Adler and Sullivan, Easter Sunday outside of Pilgrim Baptist Church, April 1941, Chicago. Photo: Russell Lee. Courtesy of the Library of Congress.

In the historical transition from organic to functionalist paradigms of architectural style, the notion that architecture inherently possesses character provided a unique lens for relating buildings to the populations they served. Proponents of architectural organicism interpreted “race” and “style” as two empirical manifestations of natural laws that regulated the appearance of national and regional characters. By the twentieth century, the whitewashed facades of international style architectures visualized a pan-European conception of the West that transcended nation-state boundaries. Each tradition, however, maintained the belief that racial and architectural characters mirror one another in human history. This monograph argues that the racial content of modern architectural style exceeded the iconographical associations of surface ornamentation to include the historical associations of the spatial and structural typologies that regulated the final placement of ornament. It demonstrates the seminal role of race theory in the work of Viollet-le-Duc, Gottfried Semper, Louis Sullivan, and William Lescaze.

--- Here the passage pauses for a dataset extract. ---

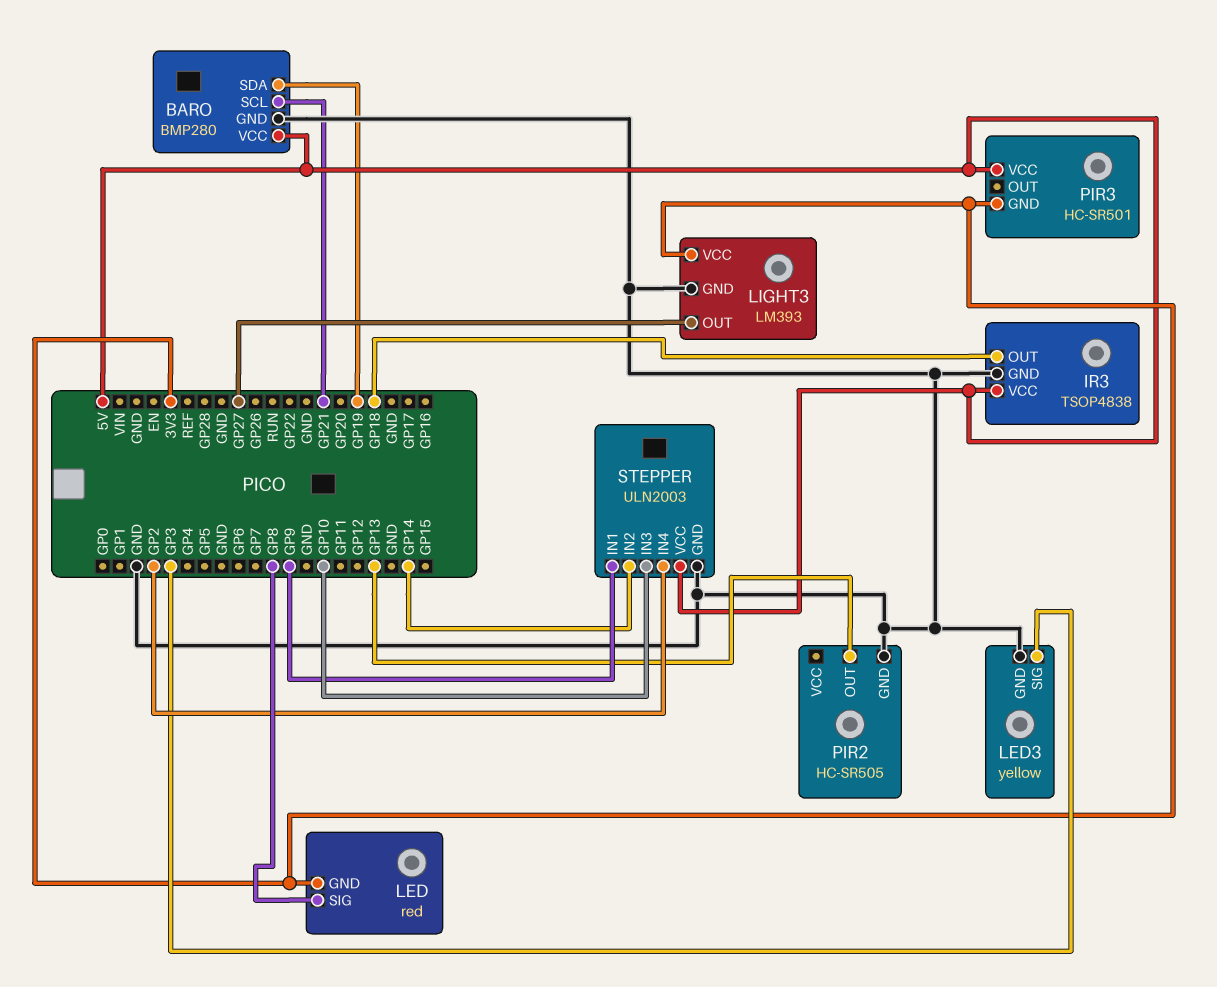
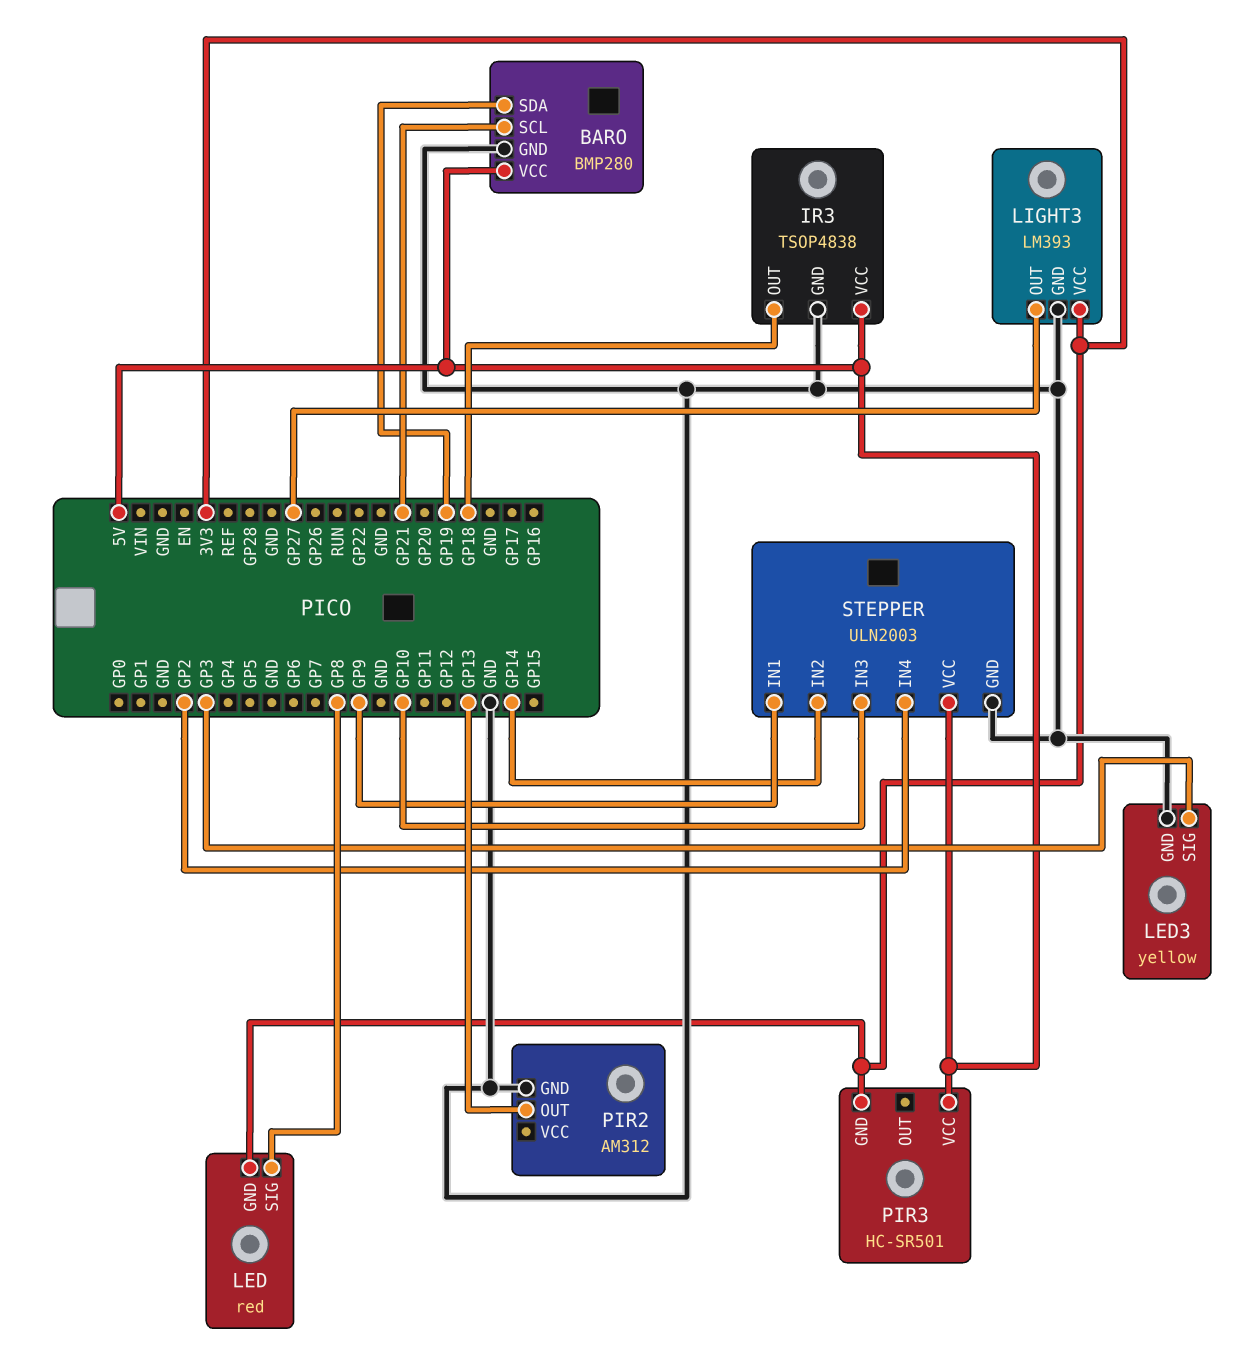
PIR2: HC-SR505 -> AM312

Charles L. Davis II is assistant professor of architectural history at the University of North Carolina at Charlotte. He received his PhD in architecture from the University of Pennsylvania in 2009. In 2008, he received a library research grant from the Canadian Center for Architecture and served as a postdoctoral research fellow at the University of North Carolina at Chapel Hill from 2009 to 2011. He is coeditor, with Beth Tauke and Korydon Smith, of Diversity and Design (Routlege, 2015), an anthology that examines the socially imbricated nature of design practices around the world. Building Character is his first single-authored monograph.